● **Extrait présenté**:
-------
5. L'autorité du prophète, c’est à dire la force de pénétration de sa parole, dépend de son mode de vie: Il faut qu'il soit entièrement séparé de ce qu'il critique. Son autorité dépend aussi du degré d'intimité réelle qu'il entretient avec le Dieu de vérité (1 Corinthiens 2 v. 12). Vraisemblablement, c'est dans la solitude qu'il posera ses actes d'obéissance les plus radicaux ; mais le prophète n'en est pas moins un homme inséré dans une communauté, inséré dans le Corps. Il n'y a là nulle idéalisation. Le prophète lui-même se fait souvent critiquer par les autres, et c'est ce qu'il désire. Un « prophète » qui préfère rester isolé, qui ne se frotte pas aux autres, ou qui est entouré par du « personnel » qui le flatte et aime être flatté en retour est sans doute un faux prophète ; ou alors il est en passe de le devenir.

6. La tâche prophétique consiste à établir une conscience autre, une conscience suffisamment valide et puissante pour que le mensonge soit évincé. Le prophète présente une vision de la réalité, une vision céleste de choses qui n’existent pas encore, et qui contredisent sur presque toute la ligne ce qu'il est convenu d'appeler « la réalité ». Il présente une vision qui dans l'expérience de ceux qui écoutent n'a ni précédent, ni modèle préétabli. Ceux qui adoptent cette vision se condamnent à être « étrangers et voyageurs sur la terre ». Ils sont capables de mourir « sans avoir obtenu les choses promises (Hébreux 11 v. 13) ». Ils ont confiance dans cet héritage qui sera leur dans la vie à venir. Ils n'en deviennent pas pour autant inaptes à la vie présente ; ils deviennent au contraire plus redoutables aux yeux des puissances des ténèbres, qui les craignent.
-------
● **Données fournies**:
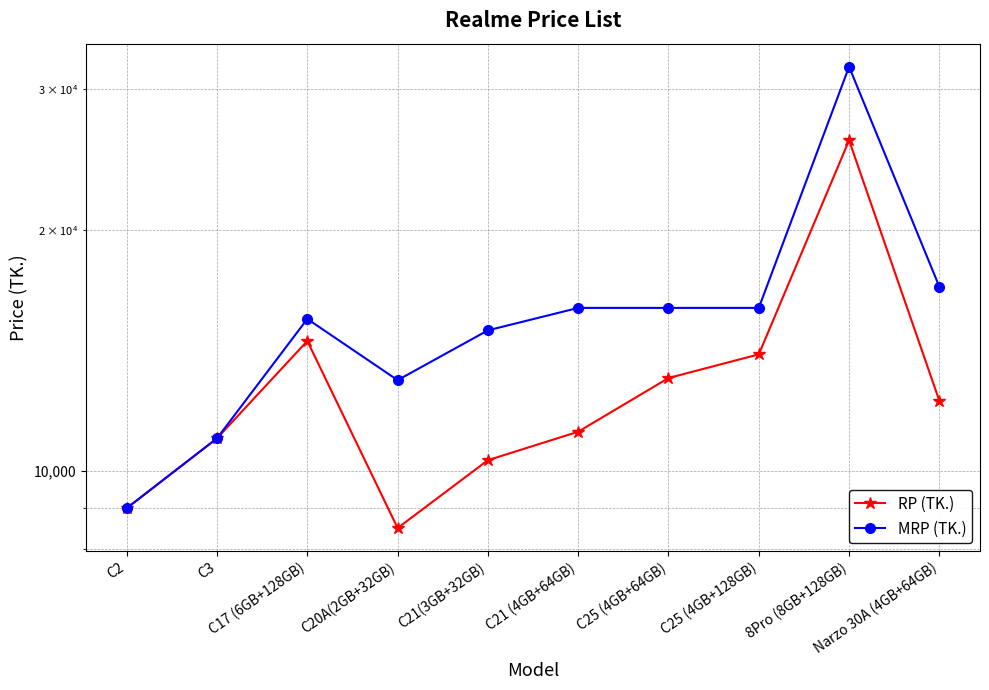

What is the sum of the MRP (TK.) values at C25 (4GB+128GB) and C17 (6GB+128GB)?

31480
-------
● **Consigne**: Recopiez mot pour mot le passage de l'extrait sur le prophète compris entre « 5. L'autorité du » et « de le devenir. », ces deux bornes incluses. Les lignes forment un matériau distinct, sans rapport avec l'extrait.

● **Réponse**:
5. L'autorité du prophète, c’est à dire la force de pénétration de sa parole, dépend de son mode de vie: Il faut qu'il soit entièrement séparé de ce qu'il critique. Son autorité dépend aussi du degré d'intimité réelle qu'il entretient avec le Dieu de vérité (1 Corinthiens 2 v. 12). Vraisemblablement, c'est dans la solitude qu'il posera ses actes d'obéissance les plus radicaux ; mais le prophète n'en est pas moins un homme inséré dans une communauté, inséré dans le Corps. Il n'y a là nulle idéalisation. Le prophète lui-même se fait souvent critiquer par les autres, et c'est ce qu'il désire. Un « prophète » qui préfère rester isolé, qui ne se frotte pas aux autres, ou qui est entouré par du « personnel » qui le flatte et aime être flatté en retour est sans doute un faux prophète ; ou alors il est en passe de le devenir.